Suitcase on wheels     stuck in the snow   sniffer dog

Tuesday, November 29, 2005

57. Glaciers (El Calafate, Chubut, Argentina)

Puerto Madryn sits at 42 degrees south which is about the same as Hobart, Tasmania, or, a little bit north of Christchurch, NZ. From Puerto Madryn I caught a night bus another I think 12 hours south to Rio Gallegos. Rio Gallegos is at 51 degrees south, which makes it a lot further south than anywhere in Australia or NZ (Invercargill's at 46 degrees south - source).
I'd planned to go to Ushuaia in Tierra del Fuego from there, but the buses were booked out for 3 more days. As were the flights. So I changed my plans a bit and decided to head to El Calafate for a few days.
El Calafate is 80km from the entrance to Parque Nacional Los Glaciers on the map (see map in entry #56 below). Of the 5 glaciers in the National Park, Moreno Glacier is the most famous and accessible. To see the others you need to take a boat tour, whereas you can reach the lookout for Moreno Glacier by bus. So once again I set about finding the cheapest way to get there, and once again I met a couple of girls (this time Irish) doing the same thing and suggested we hire a car as it should be cheaper. Well, it would be if we could find 2 others to fill the car. By the time we'd hired the car that night it was too late to find 2 others, and unfortunately nearly everyone in my hostel had already seen the glacier. But I managed to find a couple of German guys in the bus station early the next morning, who were up for sharing the car.
Last time we'd hired the car one of the Amercian girls had done all the driving as she was used to driving on the right, but this time I'd already signed up to be the insured driver, so on the way there it was slowly slowly as I got used to driving on the other side of the road. We duly arrived, the sky had cleared, and the 60m tall, 5km wide, and 30km long Moreno Glacier didn't disappoint:

Glacier Perito Moreno - 02 - Glacier pano
3-shot panorama

Glacier Perito Moreno - 03a - Michelle Bri Matt
The Irish girls and me in front of Moreno Glacier

The glacier advances 1 or 2 meters a day, but as it advances pieces of it fall off, which make a great cracking and then splashing noise that echoes around the lake. It's spectacular, and everyone's waiting around with their fingers on their shutters hoping to get a picture of the ice falling. I got a splash:

Glacier Perito Moreno - 06 - Splash
The splash from an ice fall

At the viewpoint we had lunch before heading down to the lake shore a while, checking out the icebergs - the first time I'd seen one. The bluish tinge the ice has is from the sunlight filtering through.
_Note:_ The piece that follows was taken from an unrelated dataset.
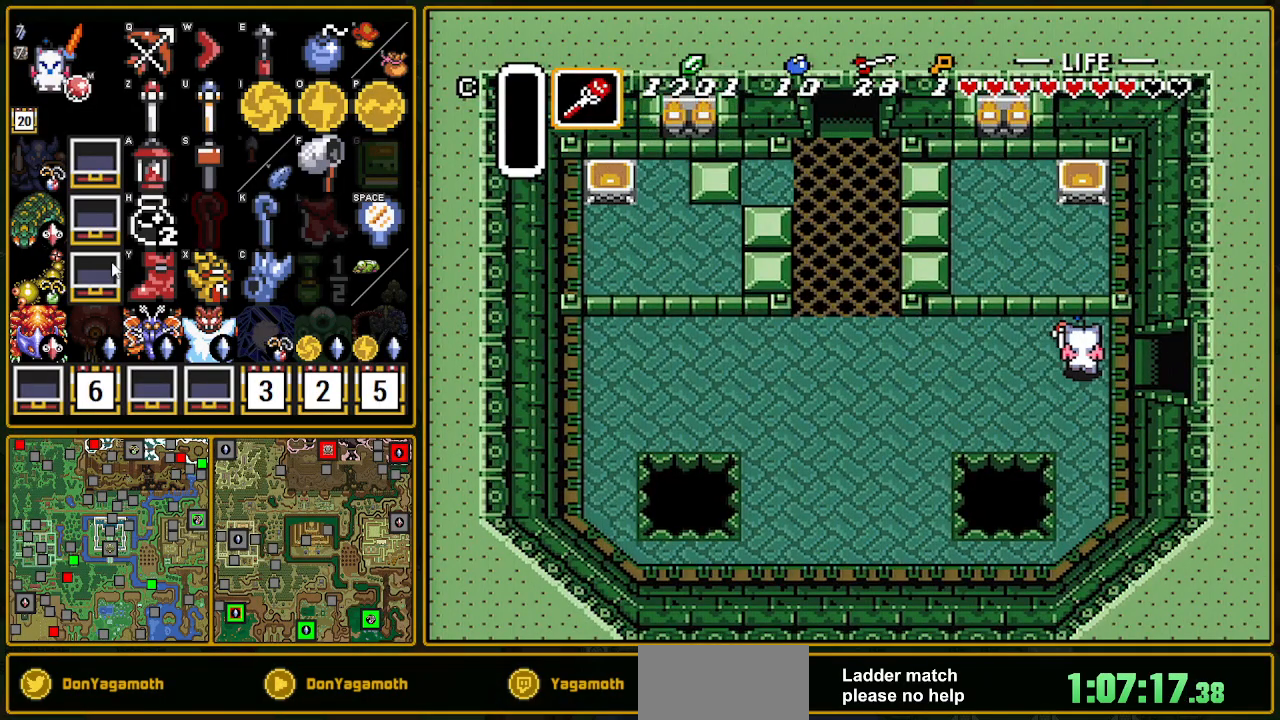
{"buttons": ["DPAD_RIGHT"], "events": [[317, "DPAD_RIGHT", "down"]]}
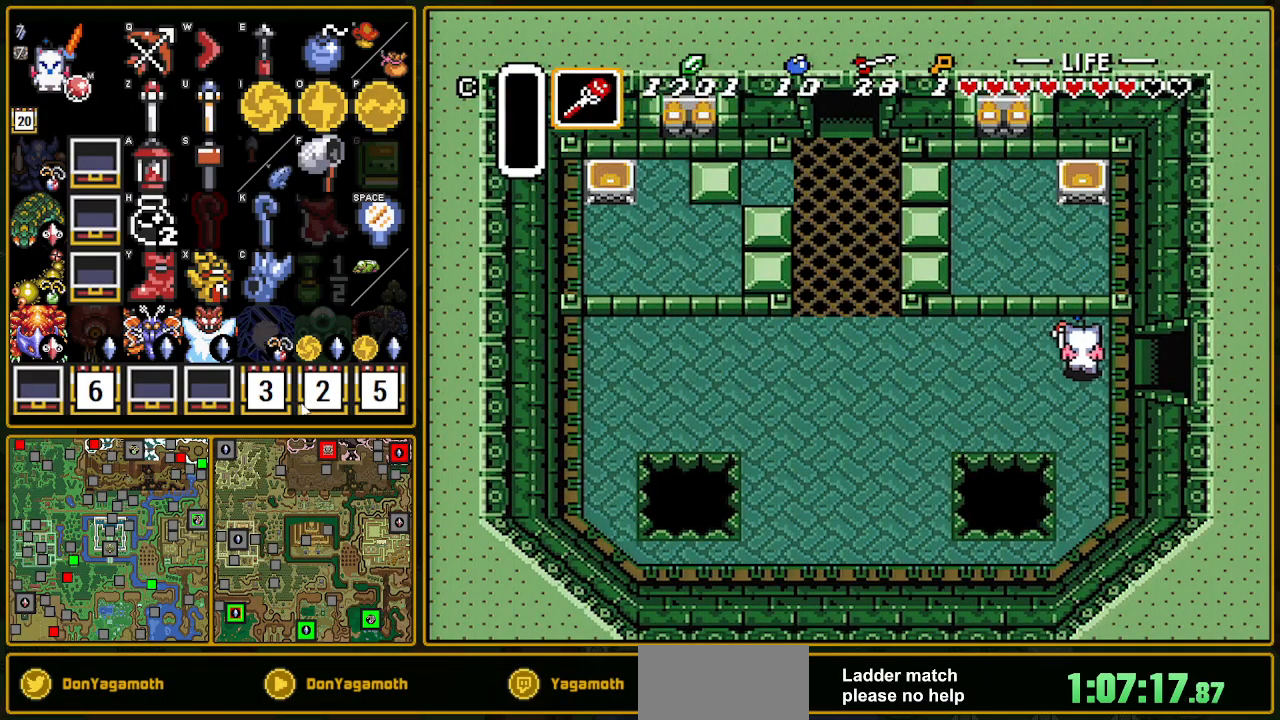
{"buttons": ["DPAD_RIGHT"], "events": []}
Glacier Perito Moreno - 15 - Icebergs
Icebergs in the lake

Finally, we took a boat ride which took us within about 60m of the ice face.

Glacier Perito Moreno - 20 -
The ice wall as seen from the boat

The drive back to El Calafate was a pleasure, I'd gotten used to driving on the right and the gravel roads were fun. We filled the tank and returned the car, and it worked out a lot cheaper for us - a tour bus to the Glacier costs $90 pesos, a normal bus $60, but we paid $35 each including petrol.

El Calafate is a pleasant but very touristy town. The surrounding landscape and climate feels a lot like the South Island of NZ. The town is pretty enough, with a pinetree-lined main street and lots of nice restaurants and hotels. But it's pricey - food in particular seemed to cost twice that of Buenos Aires. A local told me 5 years ago there was 2500 people living there - now there's 18,000, with 400 new residents arriving a month. There's now 42 4-star hotels, and in December they'll open the new International airport which will accept planes straight from Europe. All this growth is because of the tourism upswing in Argentina, and everyone's coming to see the glaciers.

Another afternoon there I went and checked out the bird sanctuary on the edge of town, it was OK, but I froze in the strong cold Patagonian wind. There's flamingos there (I didn't expect them this far south) although the viewpoint is too far from the lake that they stand around in for me to get a photo. So for me the highlight was when I passed what must have been a harrier's nesting area, as the male screamed and then swooped on me to scare me away. It happened again later in another part of the sanctuary, but the second time I stood my ground trying to get a shot of the female coming in... it got real close, almost whacking my head, and I was outta there!

Laguna Nimez - 08 - Harrier
Hovering over me in the wind

Laguna Nimez - 09 - Harrier
Swooping in

Shout-outs to my former MARCS colleagues who've been emailing me to say hi.


  • great photo's!. They really add value to the blog.